South Korea's President Moon Jae-in and UN Secretary-General Antonio Guterres (L). ( File photo by AFP)

South Korea’s President Moon Jae-in has asked the United Nations (UN) to help verify the shutdown of a North Korean nuclear power plant.

South Korea’s Yonhap news agency reported on Tuesday that Moon had made the request in a phone call with UN Secretary-General Antonio Guterres on the same day.

North Korean leader Kim Jong-un has reportedly said he would “transparently guarantee” the dismantling of the Punggye-ri nuclear test site and invite US experts as monitors.

Meanwhile, a recent poll suggests that a Friday summit between Moon and Kim has restored trust on the part of the South Korean people toward the North.

Public opinion consultancy institute Realmeter said on Monday that a survey taken on Friday showed that 64.7 percent of the respondents believed the North would denuclearize, while before the summit, only 14.7 percent of those polled believed that Pyongyang would agree to denuclearize.
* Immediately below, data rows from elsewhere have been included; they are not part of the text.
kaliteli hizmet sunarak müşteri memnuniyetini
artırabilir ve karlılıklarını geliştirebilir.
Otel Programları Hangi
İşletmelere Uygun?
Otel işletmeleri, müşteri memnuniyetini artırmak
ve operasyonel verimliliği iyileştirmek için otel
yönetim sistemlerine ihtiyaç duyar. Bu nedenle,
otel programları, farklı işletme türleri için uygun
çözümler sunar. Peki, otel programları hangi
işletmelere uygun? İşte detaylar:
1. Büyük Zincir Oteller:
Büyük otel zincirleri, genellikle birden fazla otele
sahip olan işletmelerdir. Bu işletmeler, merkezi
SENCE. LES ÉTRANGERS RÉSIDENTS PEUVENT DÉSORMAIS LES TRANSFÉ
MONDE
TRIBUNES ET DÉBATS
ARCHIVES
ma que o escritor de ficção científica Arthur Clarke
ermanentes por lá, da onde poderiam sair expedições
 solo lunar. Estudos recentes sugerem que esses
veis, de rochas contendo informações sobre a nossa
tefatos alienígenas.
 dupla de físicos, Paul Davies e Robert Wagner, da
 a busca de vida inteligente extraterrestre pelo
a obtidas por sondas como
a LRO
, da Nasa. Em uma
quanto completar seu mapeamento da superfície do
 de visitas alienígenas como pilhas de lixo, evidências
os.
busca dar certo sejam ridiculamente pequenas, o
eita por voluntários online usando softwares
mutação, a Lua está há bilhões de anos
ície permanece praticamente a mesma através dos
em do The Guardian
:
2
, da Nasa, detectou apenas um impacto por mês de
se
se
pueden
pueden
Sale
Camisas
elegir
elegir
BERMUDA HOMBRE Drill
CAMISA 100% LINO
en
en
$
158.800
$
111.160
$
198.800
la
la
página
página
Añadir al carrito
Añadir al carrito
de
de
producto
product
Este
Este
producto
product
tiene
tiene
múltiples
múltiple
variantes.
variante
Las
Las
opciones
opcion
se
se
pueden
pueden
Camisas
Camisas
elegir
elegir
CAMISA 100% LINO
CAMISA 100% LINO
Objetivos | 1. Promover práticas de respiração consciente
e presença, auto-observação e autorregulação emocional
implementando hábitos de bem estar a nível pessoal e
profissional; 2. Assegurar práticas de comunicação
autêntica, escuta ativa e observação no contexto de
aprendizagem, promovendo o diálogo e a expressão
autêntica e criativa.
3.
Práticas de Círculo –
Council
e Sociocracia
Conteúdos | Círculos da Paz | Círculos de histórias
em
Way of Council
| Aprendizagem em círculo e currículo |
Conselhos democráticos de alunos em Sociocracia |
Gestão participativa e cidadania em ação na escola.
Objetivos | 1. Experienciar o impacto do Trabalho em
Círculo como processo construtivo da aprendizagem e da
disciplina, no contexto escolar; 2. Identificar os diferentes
Media reports said South Koreans were surprised to see Kim smiling and joking at the summit, an indication of how the media had often depicted an artificial image of the North Korean leader.
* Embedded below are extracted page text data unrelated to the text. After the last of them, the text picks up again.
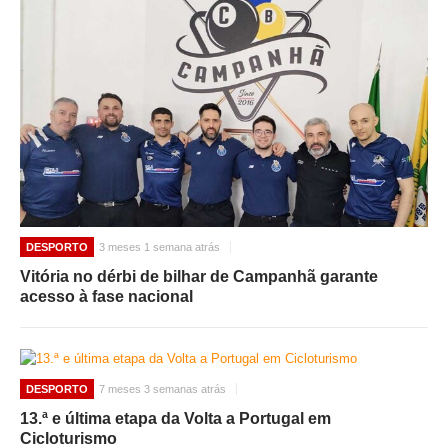
DESPORTO
3 meses 1 semana atrás
Vitória no dérbi de bilhar de Campanhã garante
acesso à fase nacional
DESPORTO
7 meses 3 semanas atrás
13.ª e última etapa da Volta a Portugal em
Cicloturismo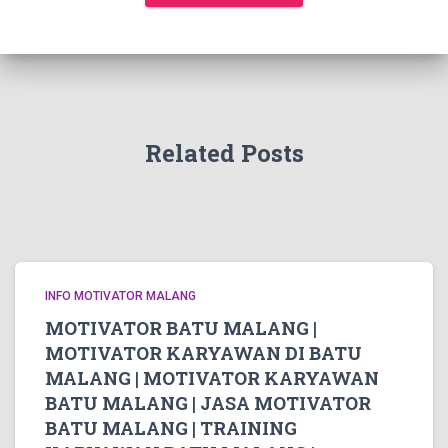
Related Posts
INFO MOTIVATOR MALANG
MOTIVATOR BATU MALANG |
MOTIVATOR KARYAWAN DI BATU
MALANG | MOTIVATOR KARYAWAN
BATU MALANG | JASA MOTIVATOR
BATU MALANG | TRAINING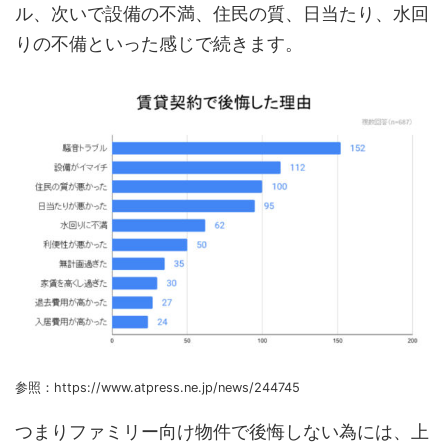
ル、次いで設備の不満、住民の質、日当たり、水回
りの不備といった感じで続きます。
参照：https://www.atpress.ne.jp/news/244745
つまりファミリー向け物件で後悔しない為には、上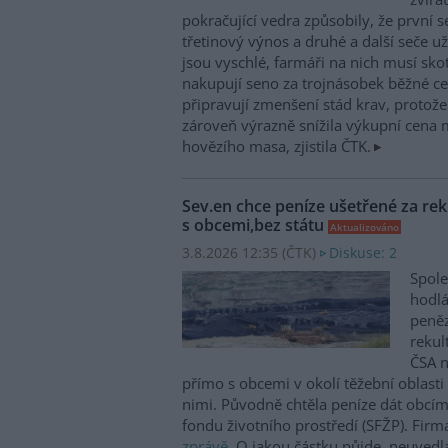
pokračující vedra způsobily, že první 
třetinový výnos a druhé a další seče 
jsou vyschlé, farmáři na nich musí sko
nakupují seno za trojnásobek běžné cen
připravují zmenšení stád krav, protož
zároveň výrazně snížila výkupní cena 
hovězího masa, zjistila ČTK.
Sev.en chce peníze ušetřené za rek
s obcemi,bez státu
Aktualizováno
3.8.2026 12:35 (
ČTK
)
Diskuse: 2
Spole
hodlá
peněz
rekul
ČSA n
přímo s obcemi v okolí těžební oblast
nimi. Původně chtěla peníze dát obcím
fondu životního prostředí (SFŽP). Firm
zprávě
. O jakou částku půjde, neuvedl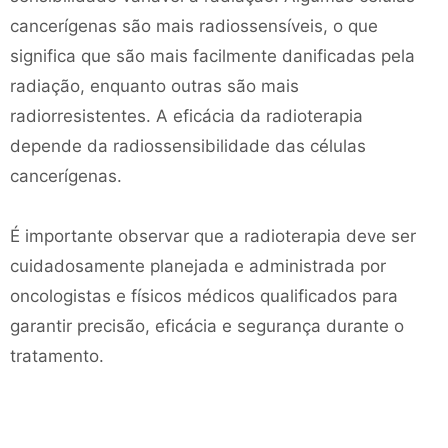
cancerígenas são mais radiossensíveis, o que
significa que são mais facilmente danificadas pela
radiação, enquanto outras são mais
radiorresistentes. A eficácia da radioterapia
depende da radiossensibilidade das células
cancerígenas.
É importante observar que a radioterapia deve ser
cuidadosamente planejada e administrada por
oncologistas e físicos médicos qualificados para
garantir precisão, eficácia e segurança durante o
tratamento.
At one point during the summit, Kim humorously promised Moon not to wake him up any more with early morning missile launches.

According to Reuters, people in Seoul said Kim seemed markedly different from former North Korean leaders, namely his father Kim Jong-il and grandfather Kim Il-sung.
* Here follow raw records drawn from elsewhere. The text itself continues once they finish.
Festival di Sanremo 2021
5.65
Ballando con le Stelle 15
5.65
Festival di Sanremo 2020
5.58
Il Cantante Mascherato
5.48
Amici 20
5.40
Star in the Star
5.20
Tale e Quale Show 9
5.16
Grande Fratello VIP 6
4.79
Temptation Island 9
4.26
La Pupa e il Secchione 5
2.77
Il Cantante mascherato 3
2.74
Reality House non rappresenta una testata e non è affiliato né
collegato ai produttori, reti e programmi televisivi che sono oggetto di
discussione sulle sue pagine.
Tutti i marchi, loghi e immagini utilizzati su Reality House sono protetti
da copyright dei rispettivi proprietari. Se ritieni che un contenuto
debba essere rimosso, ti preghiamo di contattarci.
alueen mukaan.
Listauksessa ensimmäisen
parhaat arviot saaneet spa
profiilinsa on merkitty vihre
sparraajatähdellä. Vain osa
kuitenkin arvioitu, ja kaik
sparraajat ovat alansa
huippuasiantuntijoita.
“Denuclearizing is definitely possible,” said 41-year-old Kim Jin-han. North Korea’s present leader “is very different from the previous leaders. So I think he is ready to wholly give up nuclear weapons.”

In related news, South Korea’s Ministry of Defense said on Tuesday that it observed signs that North Korea had started dismantling loudspeakers used to send public messages across the border.

Earlier, Seoul had stopped broadcasting its own propaganda messages into North Korea through giant loudspeakers.

For decades, the two Koreas had been using huge banks of speakers set up on the heavily-armed border as a form of psychological warfare.

Pyongyang and Seoul began mending fences in January, when Kim said he would be interested in talks being held between officials from the two countries. A series of overtures ensued, culminating in the Friday summit.